宗齊光渾濁昏沉的眼珠在看見茶玖的身影時,頓時爆發出仇恨的亮光,在那張枯槁的面容上尤為詭異。
“陸昭玉,你怎麼敢來我面前?”他氣若遊絲,卻難掩恨意:“你對自己的兒子便傾囊相授,扶著他一步步坐穩皇位。對我則陰陽兩面,暗中謀算。你和宗樾都是可恥的反賊。”
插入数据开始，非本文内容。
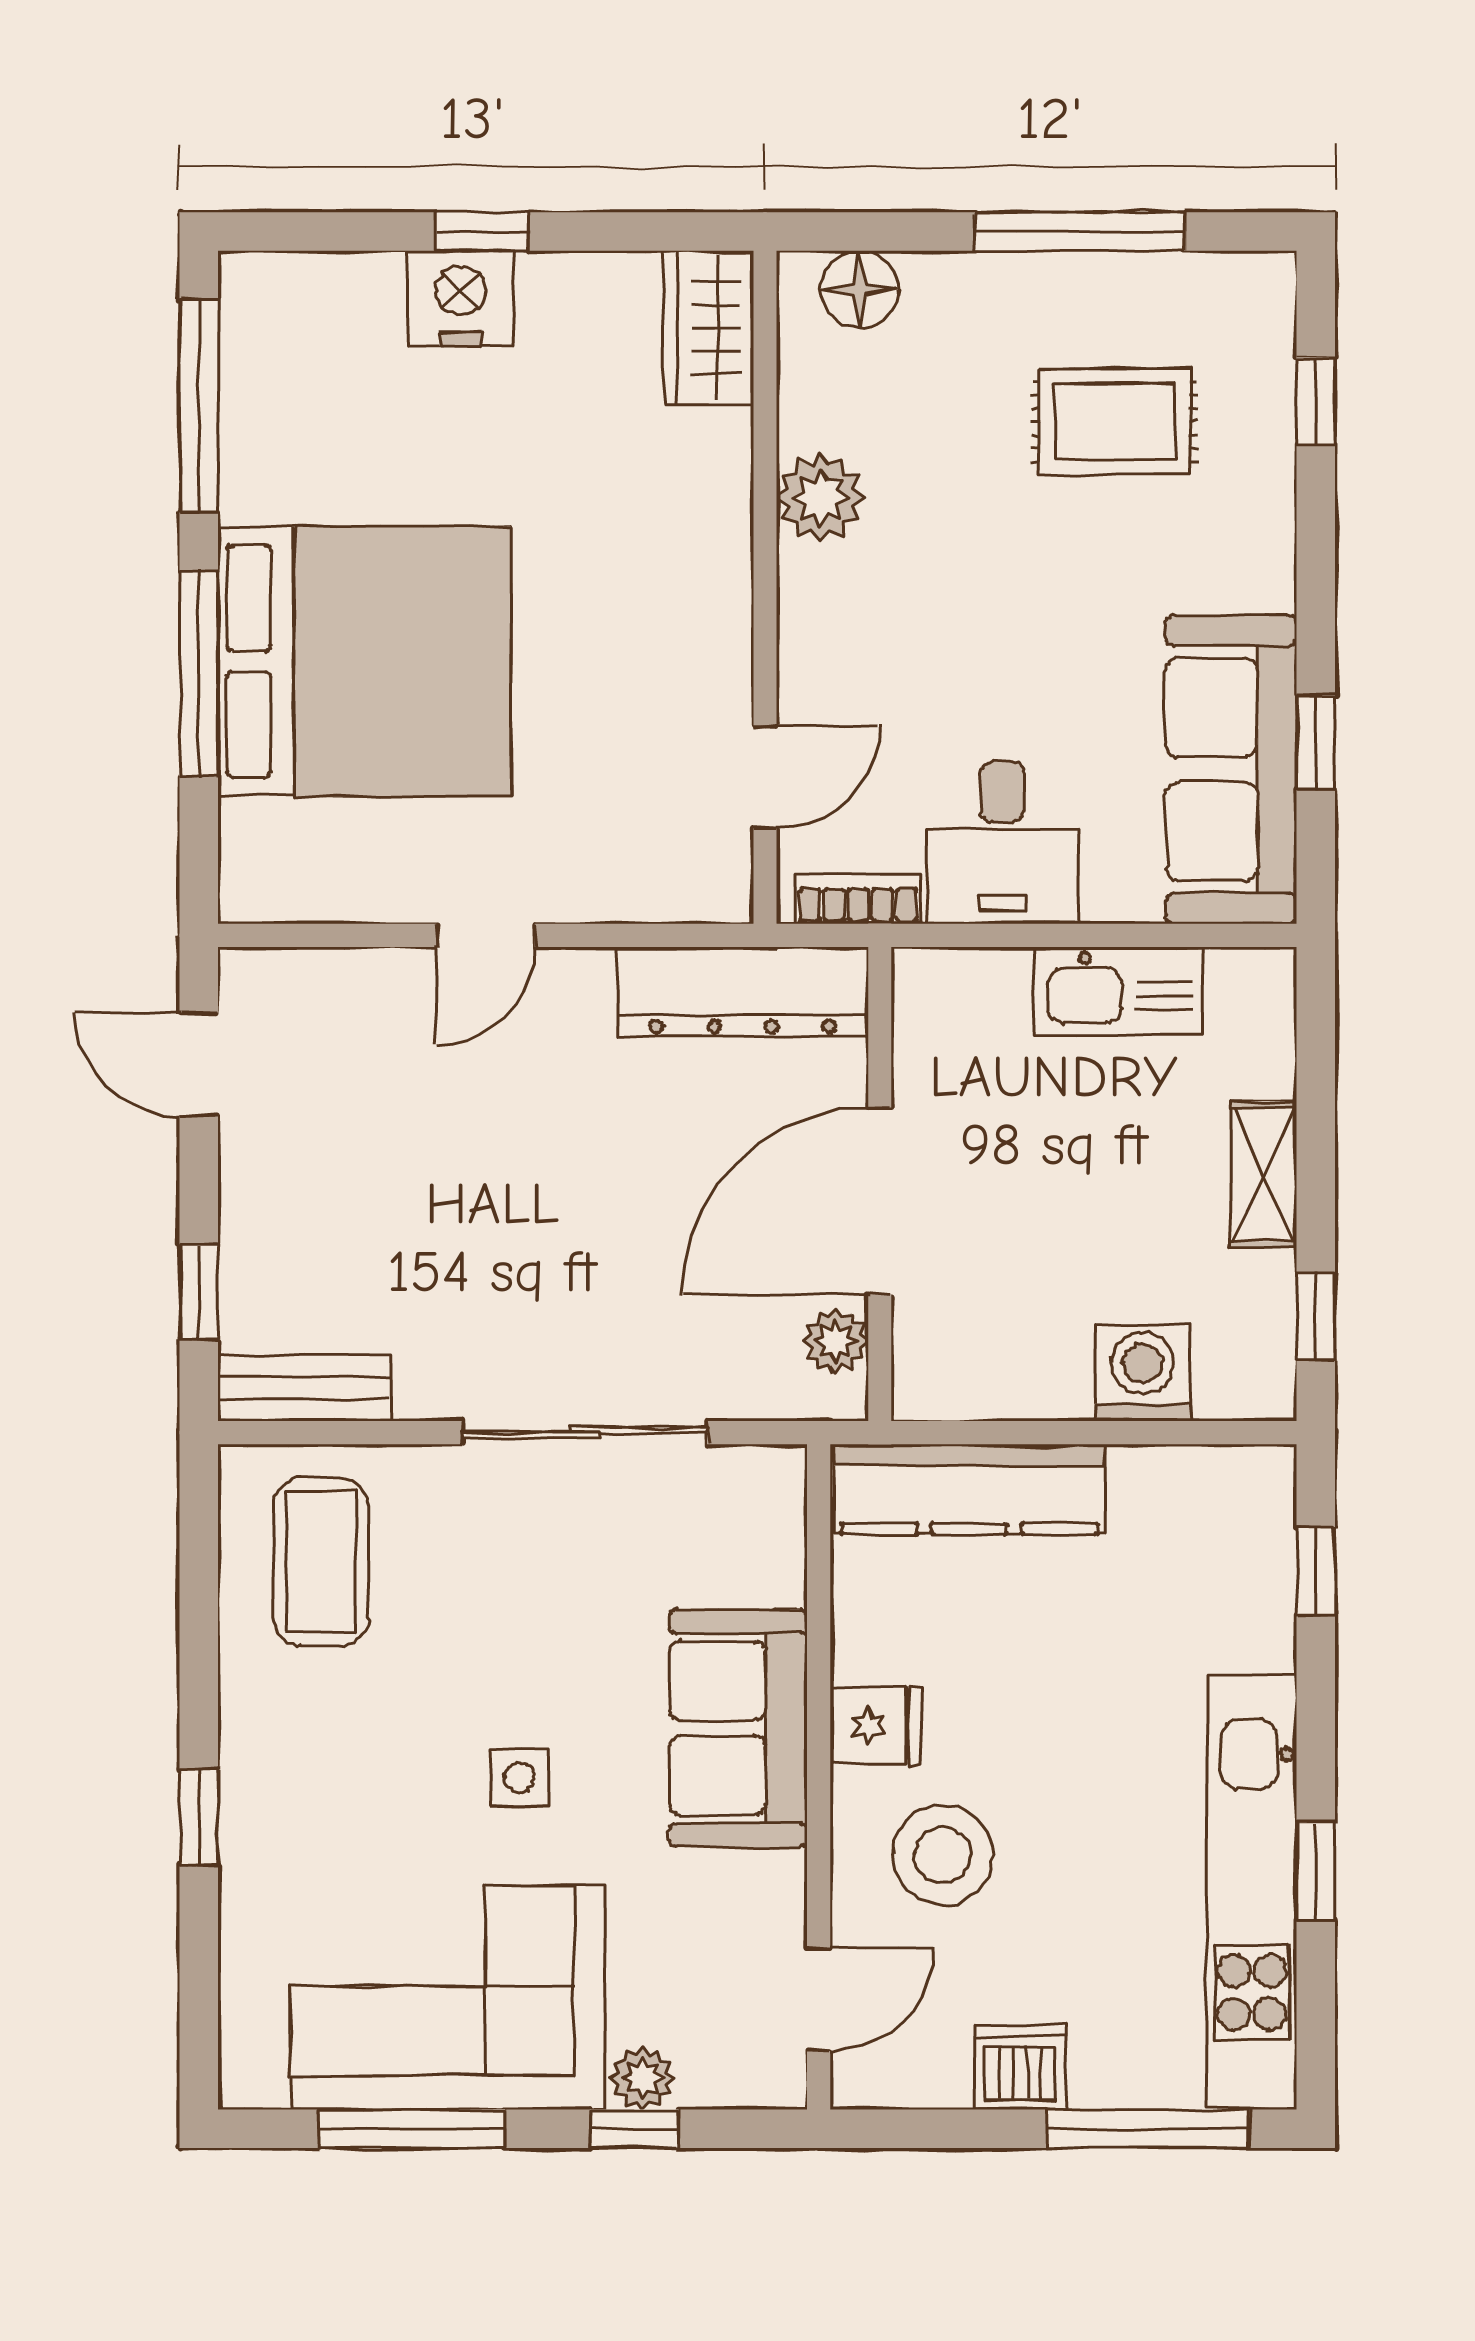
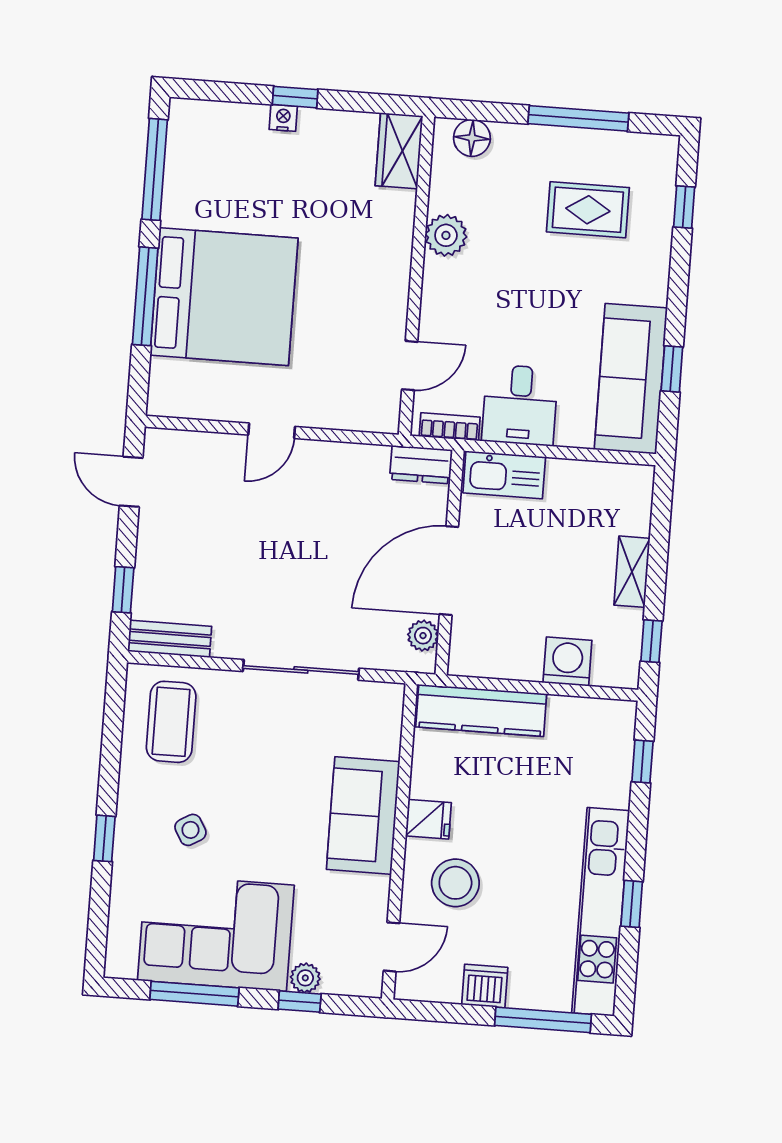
nightstand: (461, 298) -> (283, 118), width x0.53, depth x0.56
kitchen sink: (1118, 991) -> (504, 475), moved
dresser: (743, 992) -> (421, 465), width x0.51, depth x0.80
side table: (520, 1777) -> (190, 830), moved, turned -30

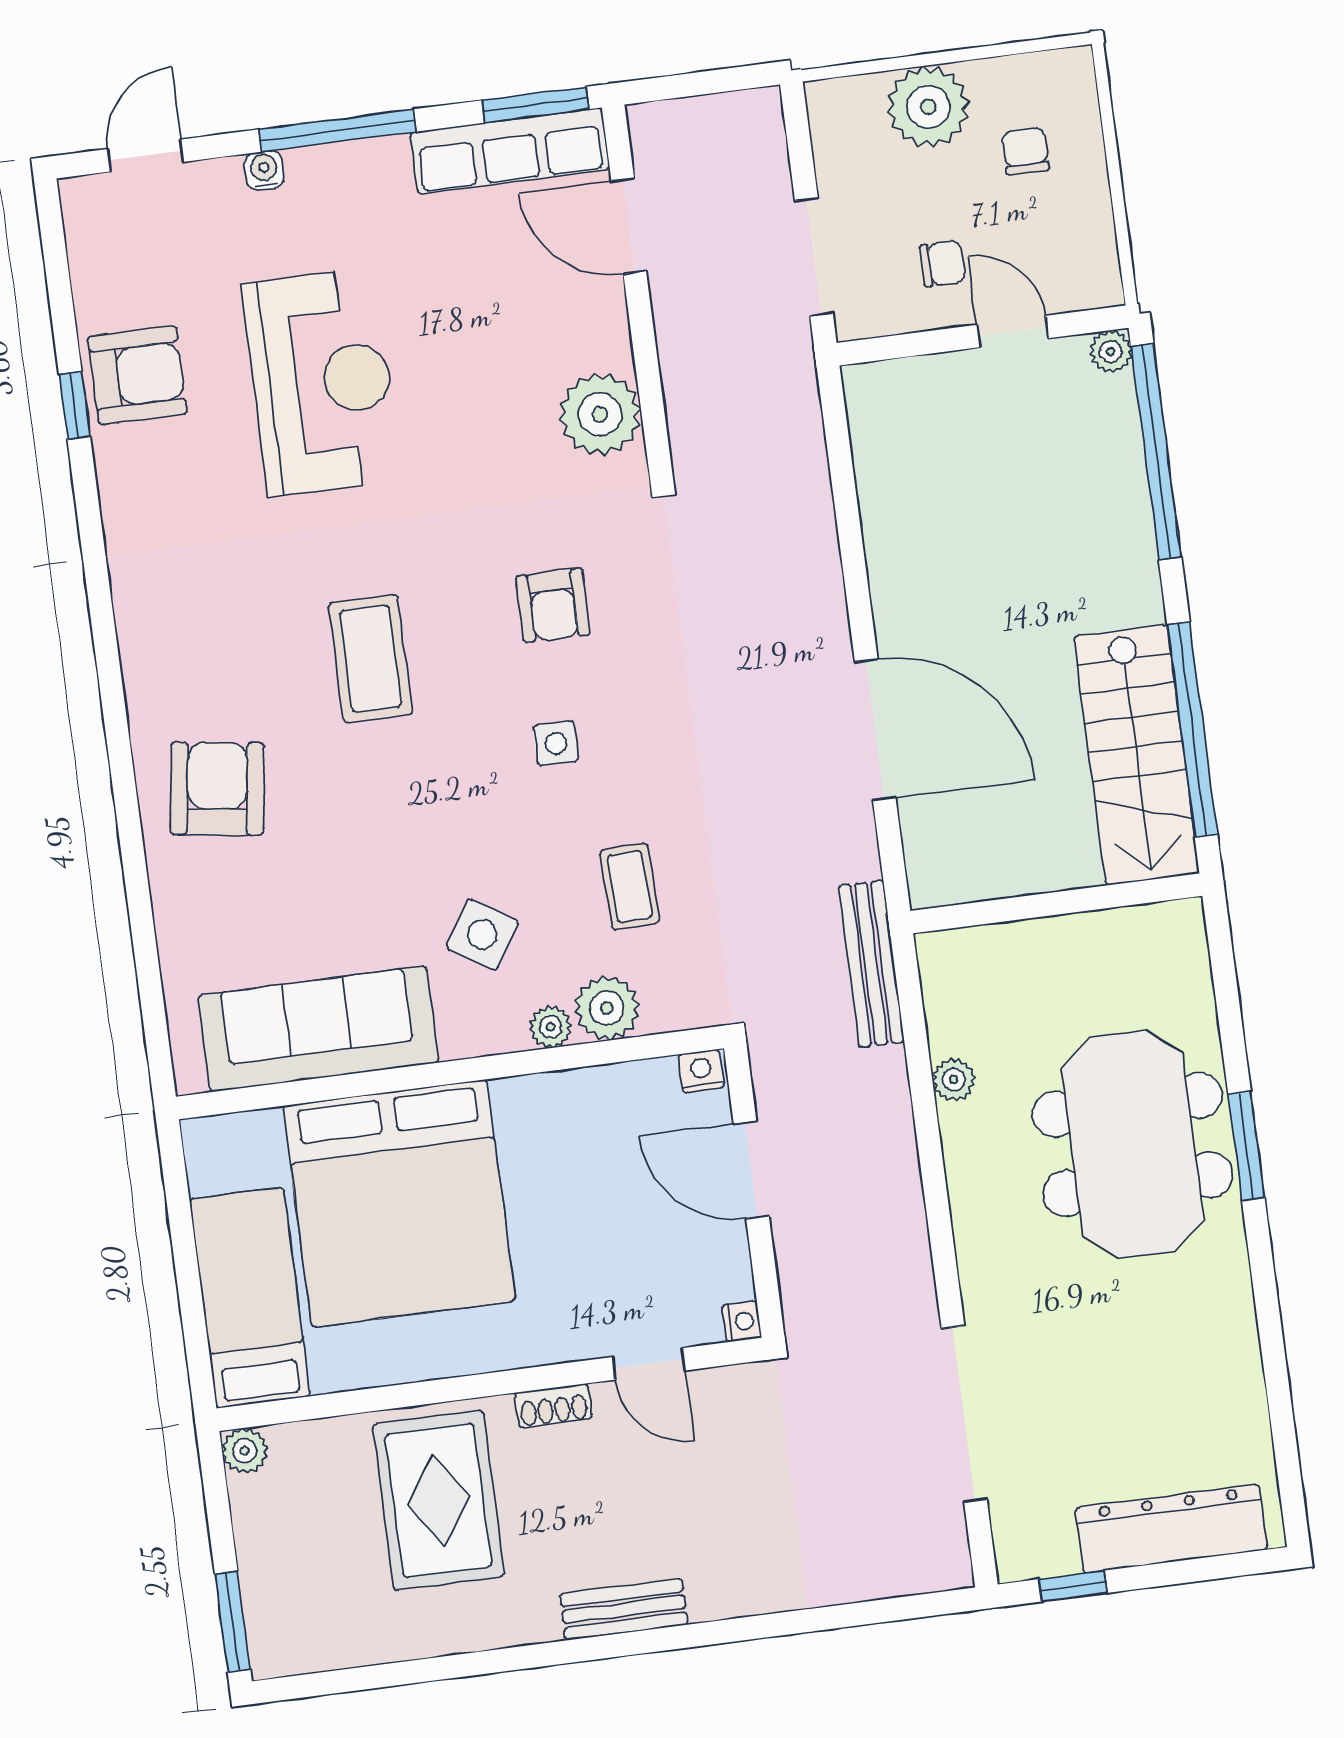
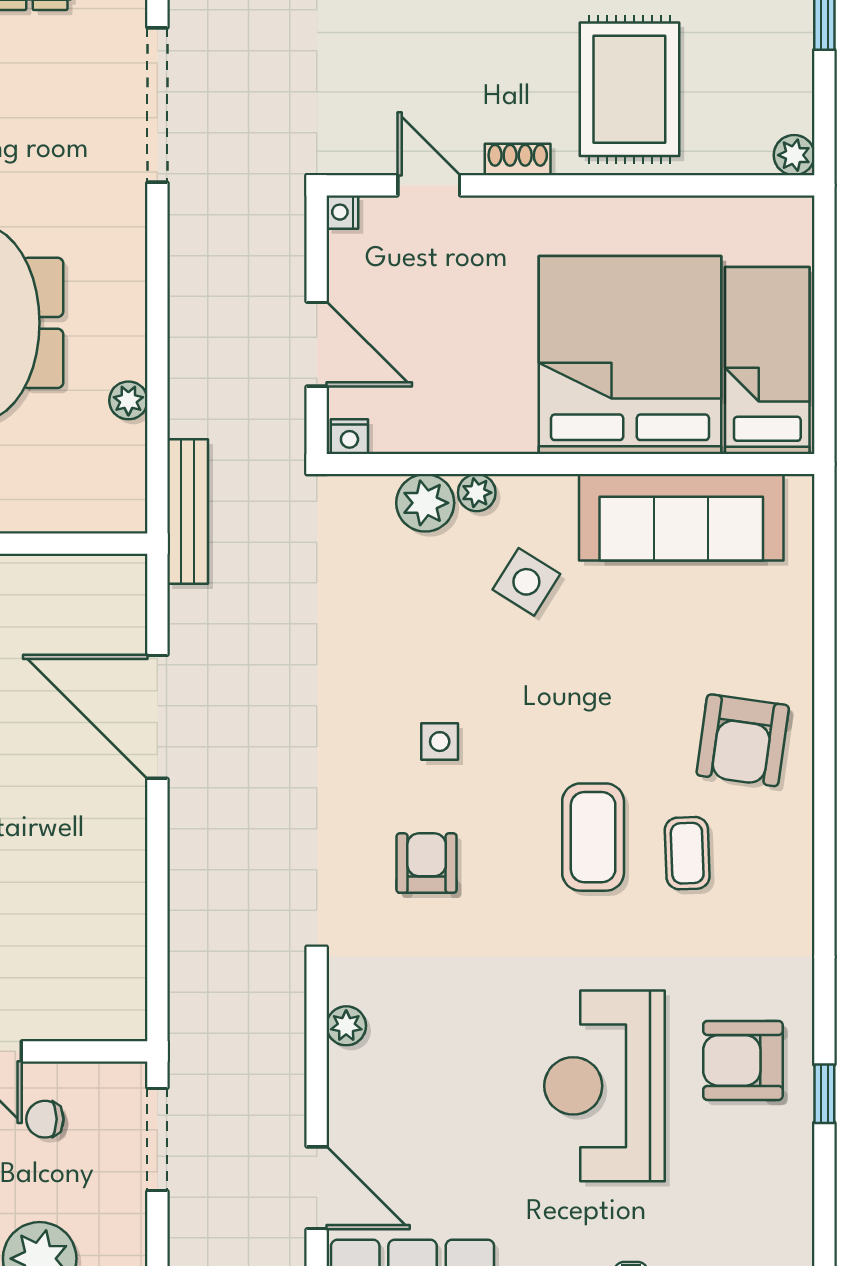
armchair: (138, 375) -> (743, 1060), moved
plant: (600, 414) -> (346, 1026), width x0.53, depth x0.53
coffee table: (630, 886) -> (687, 853), moved
bed: (250, 1298) -> (767, 360), moved, turned 180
茶玖定定地看著他:“我對你,對當今陛下的教導都是一樣的。寅時讀書,飲食克制,偷懶時要受罰,做錯事要反省。宗齊光,我對你從來沒有藏私。”
宗齊光冷笑。
茶玖繼續道:“即使你天資一般,但是勤奮可補。若是連勤奮都做不到,那或許仁慈可補。但是你什麼都沒有,讓你繼續坐在那個位置上,無異於將百姓和整個晟國放在火堆上烹烤。”
她越說下去,宗齊光越是覺得臉頰發燙,惱羞不堪。
他咆哮道:“別說這些冠冕堂皇的話了!你和宗樾根本就是蛇鼠一窩,謀算好的!就算我聽教,勤勉,仁慈,你們一樣不會讓我穩坐皇位!”
“我會。”茶玖毫不遲疑。
宗齊光愣了:“什麼?”
茶玖道:“即使你父皇對陸家的恩情只是一場算計,即使我早已知曉你為我準備了酷刑暗室,但只要你能做到我剛才所說的任何一點,我都會盡力輔佐你。”
“可是宗齊光,你從來沒有相信過我。”
她的言語真摯,眼神坦然,毫無虛偽作假之態。
宗齊光再也不能自欺欺人。
他知道她說的是對的。
如果他當初相信的是茶玖,而非林家。
如果他可以吃苦聽勸,而非懶惰固執。
那如今坐在帝位上風光無限的,就是他了吧?
宗齊光懷揣著無盡懊悔斷了氣,竟然連眼睛都沒有閉上。
宋知梨在角落裡瑟瑟發抖,見茶玖要離開,連忙痛哭流涕地扯著她的衣袍:“皇后娘娘!廢帝是自己病死的,可不可以放過奴婢?”
她可不想陪葬!
茶玖俯身,對她淡淡一笑:“當初在涼亭,你說要把我扔進湖裡時,有沒有打算放過我?”
什麼?
宋知梨愣了,她剛想要開口問,卻看見茶玖頸上的琥珀項鍊。
她腦袋一片空白,眼神緩緩變得驚恐。
“你……”
她還沒來得及說話,身後的太監已經用白綾纏上了她的脖子。